YOUR TASK: Copy out the lines of the listing from the line with "Synopsis underline: present -> none" to the line with "anchor: anchor -> criteria", both included, with no other lines.

DATA LISTING:
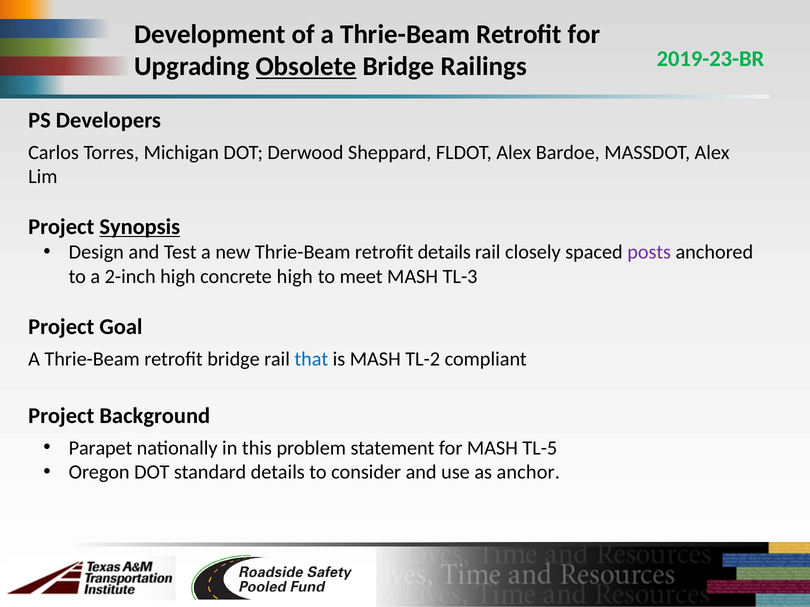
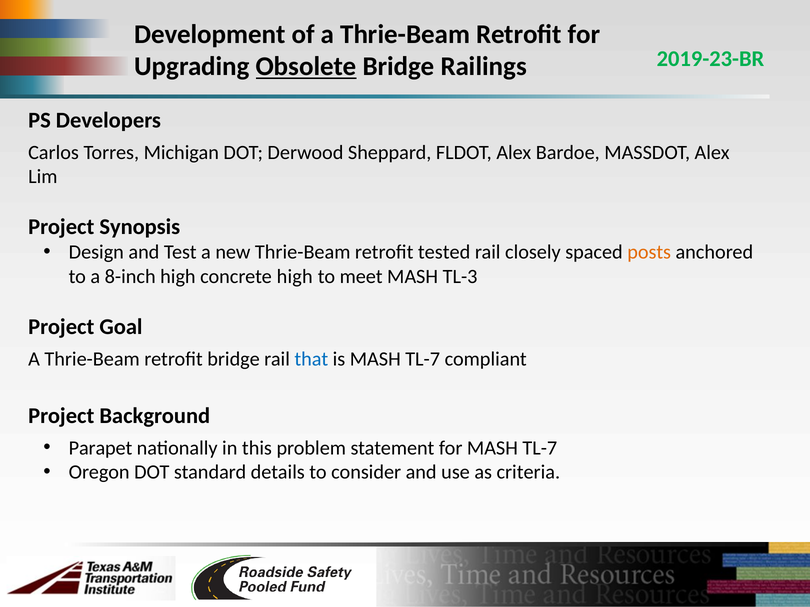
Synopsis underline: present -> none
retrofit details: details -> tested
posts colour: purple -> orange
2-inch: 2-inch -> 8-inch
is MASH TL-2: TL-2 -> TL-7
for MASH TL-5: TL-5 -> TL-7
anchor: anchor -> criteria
==
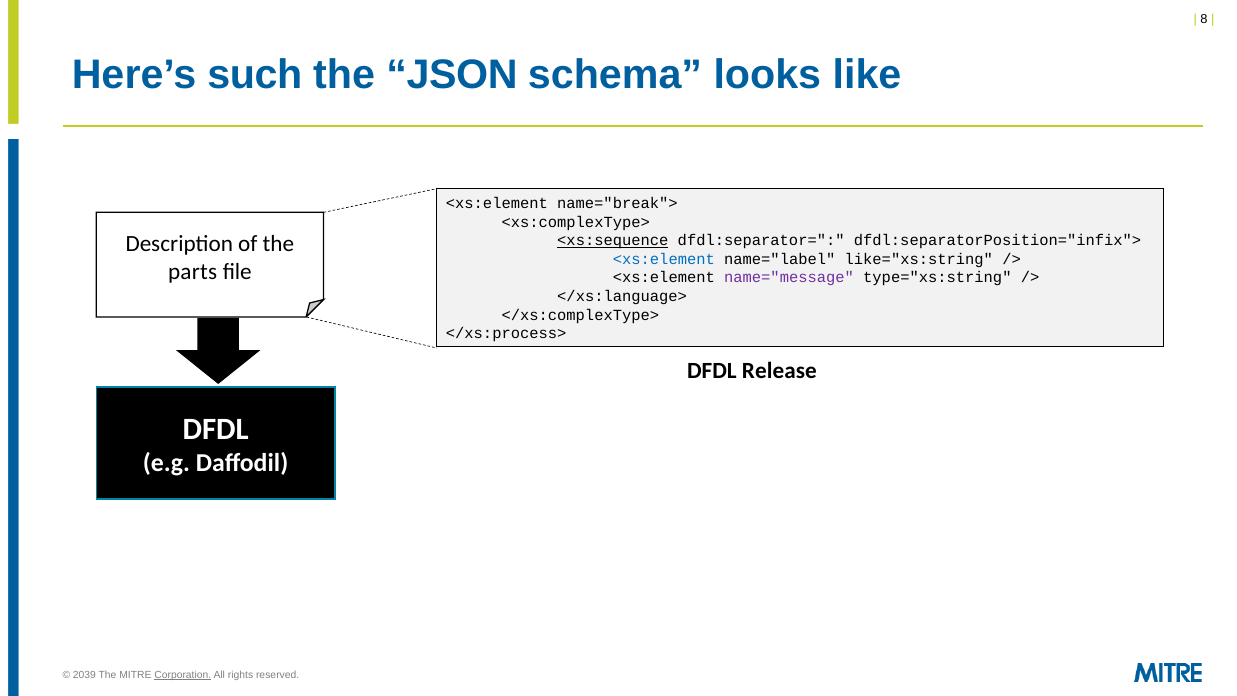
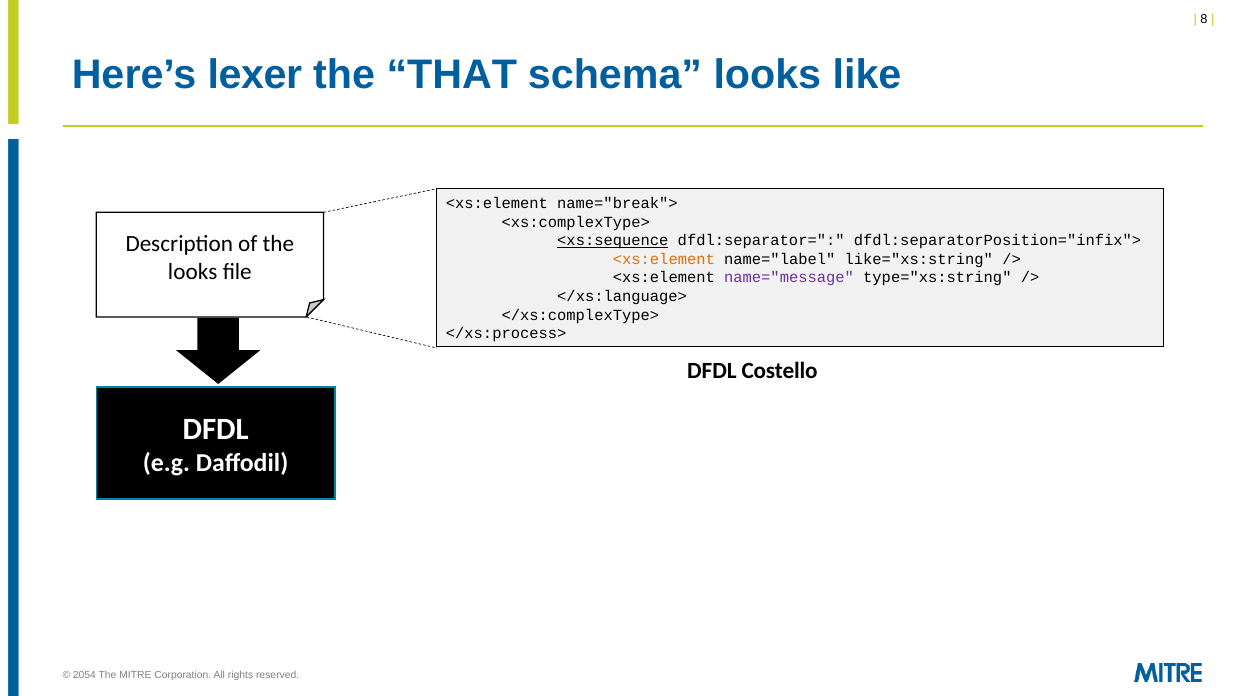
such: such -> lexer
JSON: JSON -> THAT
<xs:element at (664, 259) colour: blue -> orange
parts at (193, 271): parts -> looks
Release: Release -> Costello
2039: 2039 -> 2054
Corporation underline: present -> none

RESULT BELOW:
Synopsis underline: present -> none
retrofit details: details -> tested
posts colour: purple -> orange
2-inch: 2-inch -> 8-inch
is MASH TL-2: TL-2 -> TL-7
for MASH TL-5: TL-5 -> TL-7
anchor: anchor -> criteria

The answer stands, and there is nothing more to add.